Gene Variation Leaves Patients With Leukemia At Risk for Peripheral Neuropathy

Researchers screened patient DNA for almost 1 million common inherited genetic variations and found that 60.8% of those who inherited two copies of a variation in a gene named CEP72developed peripheral neuropathy

Children being treated for leukemia who also inherited two copies of a certain type of gene were at an increased risk of developing peripheral neuropathy, according to a study published online in the Journal of the American Medical Association

Researchers from St. Jude Children’s Research Hospital examined 321 children and adolescents whose acute lymphoblastic leukemia (ALL) treatment included between 36 and 39 doses of the drug vincristine. The researchers noted that 60.8% of those children who inherited two copies of a variation in the gene named CEP72 developed peripheral neuropathy. 

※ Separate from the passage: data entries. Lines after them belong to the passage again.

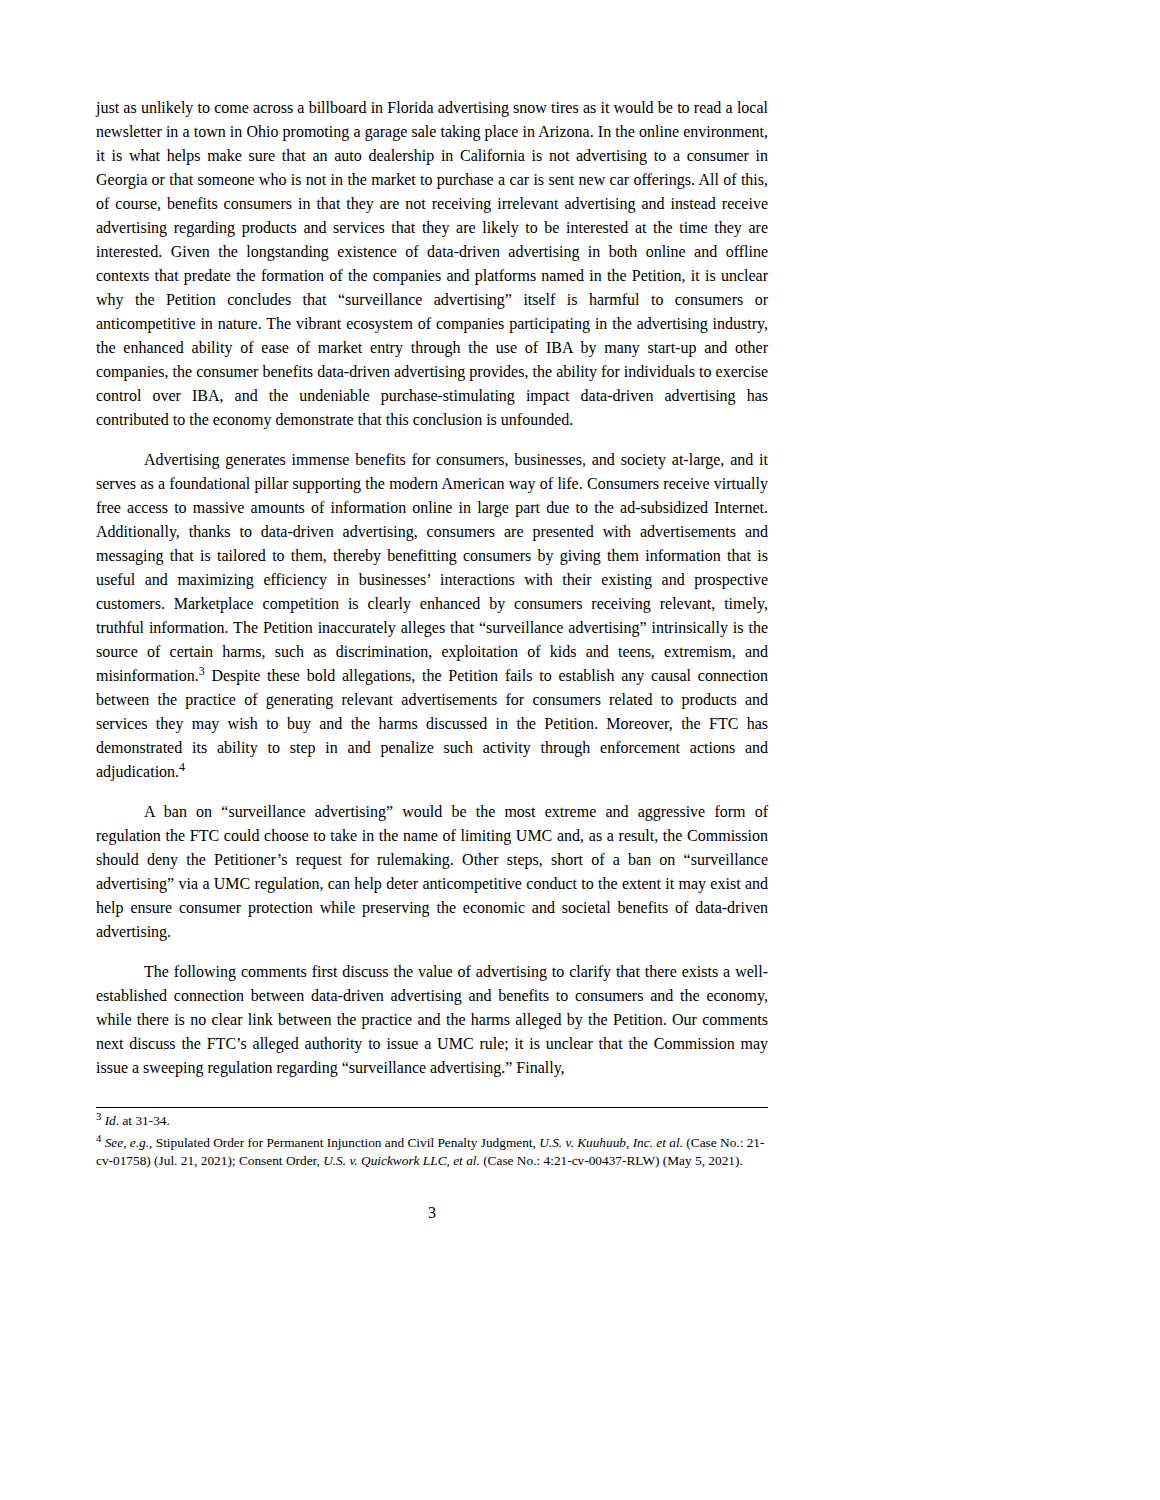just as unlikely to come across a billboard in Florida advertising snow tires as it would be to read a local newsletter in a town in Ohio promoting a garage sale taking place in Arizona. In the online environment, it is what helps make sure that an auto dealership in California is not advertising to a consumer in Georgia or that someone who is not in the market to purchase a car is sent new car offerings. All of this, of course, benefits consumers in that they are not receiving irrelevant advertising and instead receive advertising regarding products and services that they are likely to be interested at the time they are interested. Given the longstanding existence of data-driven advertising in both online and offline contexts that predate the formation of the companies and platforms named in the Petition, it is unclear why the Petition concludes that “surveillance advertising” itself is harmful to consumers or anticompetitive in nature. The vibrant ecosystem of companies participating in the advertising industry, the enhanced ability of ease of market entry through the use of IBA by many start-up and other companies, the consumer benefits data-driven advertising provides, the ability for individuals to exercise control over IBA, and the undeniable purchase-stimulating impact data-driven advertising has contributed to the economy demonstrate that this conclusion is unfounded.
Advertising generates immense benefits for consumers, businesses, and society at-large, and it serves as a foundational pillar supporting the modern American way of life. Consumers receive virtually free access to massive amounts of information online in large part due to the ad-subsidized Internet. Additionally, thanks to data-driven advertising, consumers are presented with advertisements and messaging that is tailored to them, thereby benefitting consumers by giving them information that is useful and maximizing efficiency in businesses’ interactions with their existing and prospective customers. Marketplace competition is clearly enhanced by consumers receiving relevant, timely, truthful information. The Petition inaccurately alleges that “surveillance advertising” intrinsically is the source of certain harms, such as discrimination, exploitation of kids and teens, extremism, and misinformation.3 Despite these bold allegations, the Petition fails to establish any causal connection between the practice of generating relevant advertisements for consumers related to products and services they may wish to buy and the harms discussed in the Petition. Moreover, the FTC has demonstrated its ability to step in and penalize such activity through enforcement actions and adjudication.4
A ban on “surveillance advertising” would be the most extreme and aggressive form of regulation the FTC could choose to take in the name of limiting UMC and, as a result, the Commission should deny the Petitioner’s request for rulemaking. Other steps, short of a ban on “surveillance advertising” via a UMC regulation, can help deter anticompetitive conduct to the extent it may exist and help ensure consumer protection while preserving the economic and societal benefits of data-driven advertising.
The following comments first discuss the value of advertising to clarify that there exists a well-established connection between data-driven advertising and benefits to consumers and the economy, while there is no clear link between the practice and the harms alleged by the Petition. Our comments next discuss the FTC’s alleged authority to issue a UMC rule; it is unclear that the Commission may issue a sweeping regulation regarding “surveillance advertising.” Finally,
3 Id. at 31-34.
4 See, e.g., Stipulated Order for Permanent Injunction and Civil Penalty Judgment, U.S. v. Kuuhuub, Inc. et al. (Case No.: 21-cv-01758) (Jul. 21, 2021); Consent Order, U.S. v. Quickwork LLC, et al. (Case No.: 4:21-cv-00437-RLW) (May 5, 2021).
3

Vincristine-related peripheral neuropathy was diagnosed in 23.4% of patients who inherited at least one of the more common versions of CEP72. The researchers noted that the newly-identified CEP72 variant also increased the sensitivity of cancer cells to vincristine. 

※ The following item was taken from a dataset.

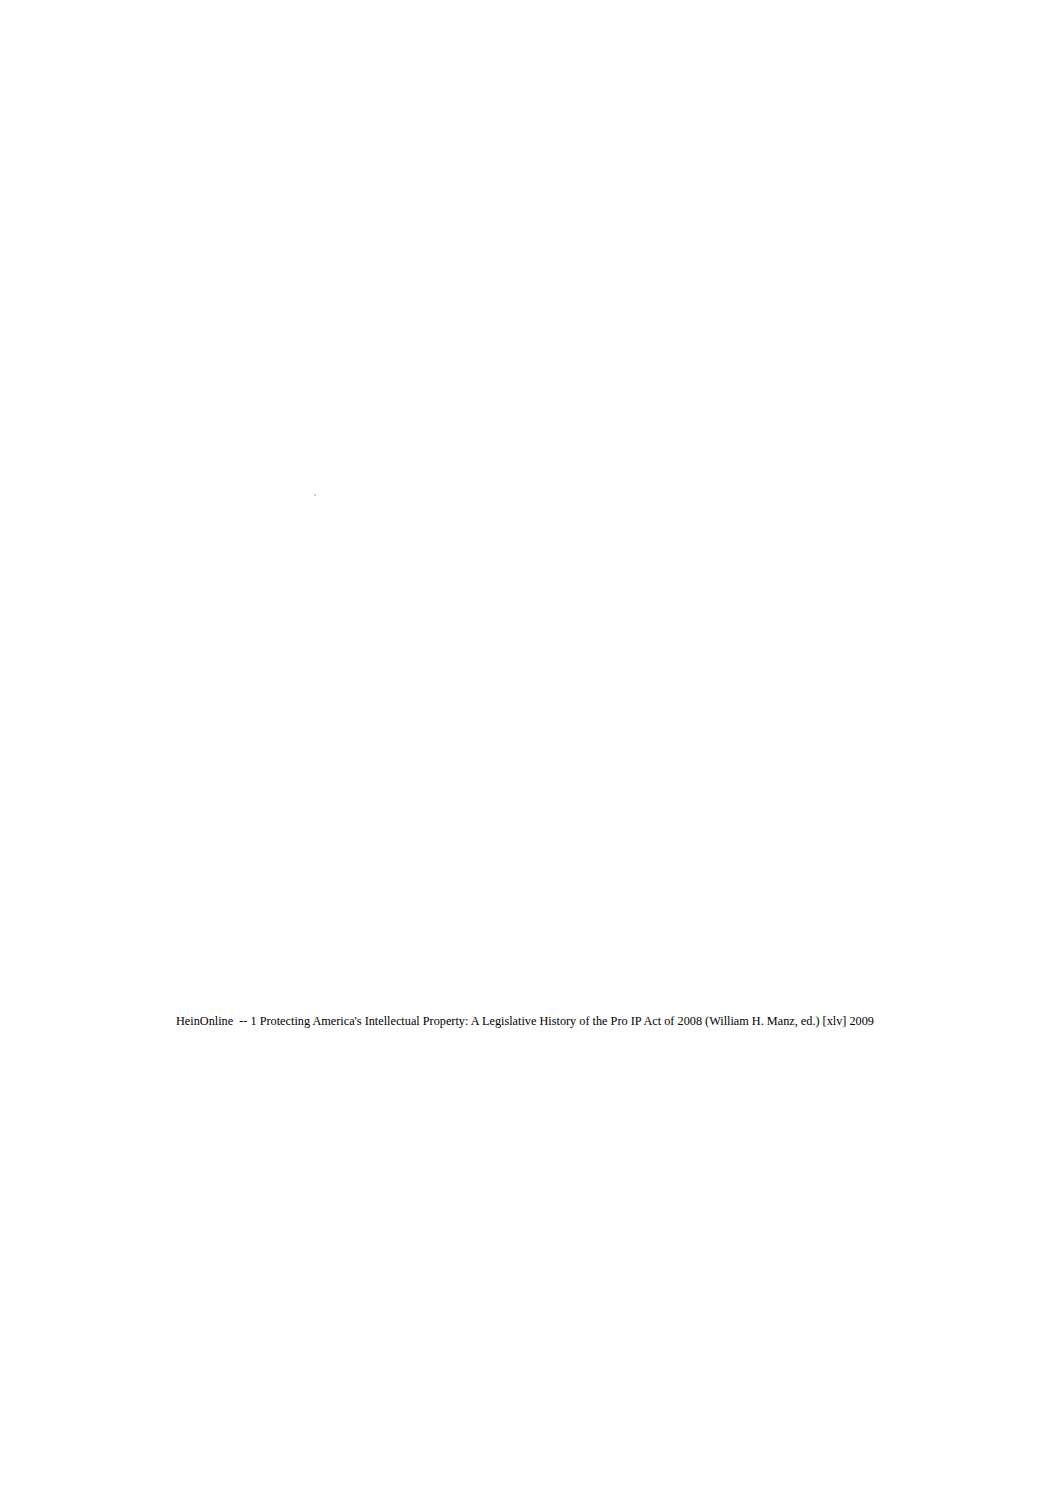HeinOnline -- 1 Protecting America's Intellectual Property: A Legislative History of the Pro IP Act of 2008 (William H. Manz, ed.) [xlv] 2009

The genetic variant identified in this study was linked to a greater risk of peripheral neuropathy even when researchers took other risk factors into account, including race and the prescribed dose of medication. 

In this study, the researchers “identified a possible reason why some people experience a serious side effect of the medication—debilitating nerve pain,” Rochelle Long, PhD, director of the National Institutes of Health Pharmacogenomics Research Network said in a press release about the study. “This genetic insight will help scientists devise treatment plans that ensure safety and effectiveness as well as the long-term quality of life for children with ALL.”


1. Diouf B, et al. JAMA. 2015; 313(8):815-823.